**YOUR OBJECTIVE**
In the records below, which lines include "that"? Copy them.
■ ■ ■ ■ ■
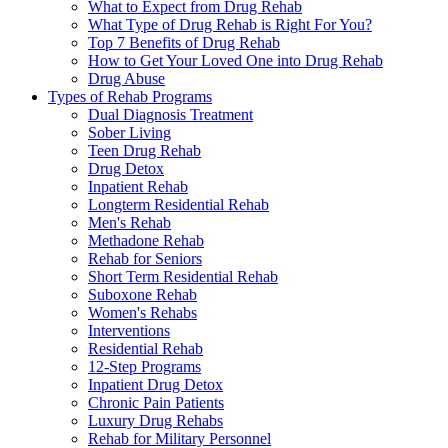
What to Expect from Drug Rehab
What Type of Drug Rehab is Right For You?
Top 7 Benefits of Drug Rehab
How to Get Your Loved One into Drug Rehab
Drug Abuse
Types of Rehab Programs
Dual Diagnosis Treatment
Sober Living
Teen Drug Rehab
Drug Detox
Inpatient Rehab
Longterm Residential Rehab
Men's Rehab
Methadone Rehab
Rehab for Seniors
Short Term Residential Rehab
Suboxone Rehab
Women's Rehabs
Interventions
Residential Rehab
12-Step Programs
Inpatient Drug Detox
Chronic Pain Patients
Luxury Drug Rehabs
Rehab for Military Personnel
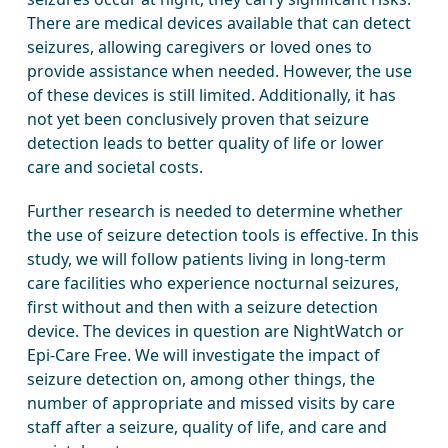
There are medical devices available that can detect
seizures, allowing caregivers or loved ones to
provide assistance when needed. However, the use
of these devices is still limited. Additionally, it has
not yet been conclusively proven that seizure
detection leads to better quality of life or lower
care and societal costs.
Further research is needed to determine whether
the use of seizure detection tools is effective. In this
study, we will follow patients living in long-term
care facilities who experience nocturnal seizures,
first without and then with a seizure detection
device. The devices in question are NightWatch or
Epi-Care Free. We will investigate the impact of
seizure detection on, among other things, the
number of appropriate and missed visits by care
staff after a seizure, quality of life, and care and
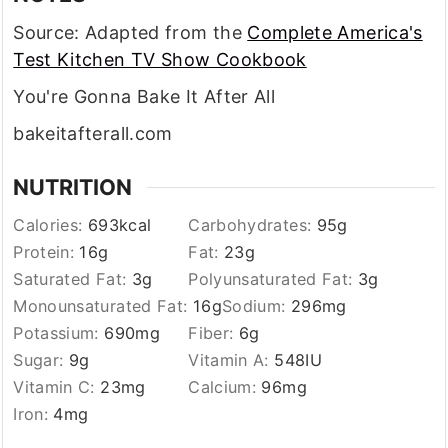
Source: Adapted from the
Complete America's
Test Kitchen TV Show Cookbook
You're Gonna Bake It After All
bakeitafterall.com
NUTRITION
Calories:
693
kcal
Carbohydrates:
95
g
Protein:
16
g
Fat:
23
g
Saturated Fat:
3
g
Polyunsaturated Fat:
3
g
Monounsaturated Fat:
16
g
Sodium:
296
mg
Potassium:
690
mg
Fiber:
6
g
Sugar:
9
g
Vitamin A:
548
IU
Vitamin C:
23
mg
Calcium:
96
mg
Iron:
4
mg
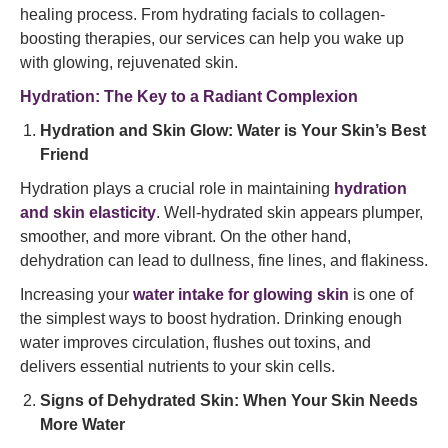
healing process. From hydrating facials to collagen-
boosting therapies, our services can help you wake up
with glowing, rejuvenated skin.
Hydration: The Key to a Radiant Complexion
Hydration and Skin Glow: Water is Your Skin’s Best
Friend
Hydration plays a crucial role in maintaining
hydration
and skin elasticity
. Well-hydrated skin appears plumper,
smoother, and more vibrant. On the other hand,
dehydration can lead to dullness, fine lines, and flakiness.
Increasing your
water intake for glowing skin
is one of
the simplest ways to boost hydration. Drinking enough
water improves circulation, flushes out toxins, and
delivers essential nutrients to your skin cells.
Signs of Dehydrated Skin: When Your Skin Needs
More Water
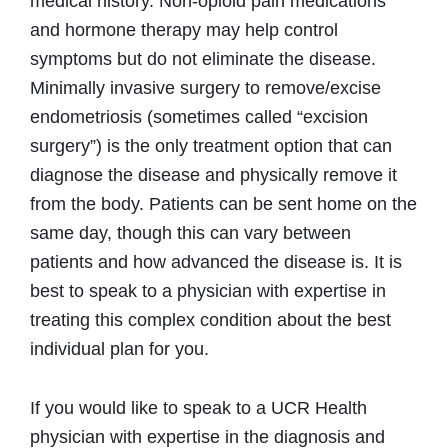
medical history. Non-opioid pain medications
and hormone therapy may help control
symptoms but do not eliminate the disease.
Minimally invasive surgery to remove/excise
endometriosis (sometimes called “excision
surgery”) is the only treatment option that can
diagnose the disease and physically remove it
from the body. Patients can be sent home on the
same day, though this can vary between
patients and how advanced the disease is. It is
best to speak to a physician with expertise in
treating this complex condition about the best
individual plan for you.
If you would like to speak to a UCR Health
physician with expertise in the diagnosis and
■ ■ ■ ■ ■
**SOLUTION TO THE PROBLEM**
There are medical devices available that can detect
not yet been conclusively proven that seizure
surgery”) is the only treatment option that can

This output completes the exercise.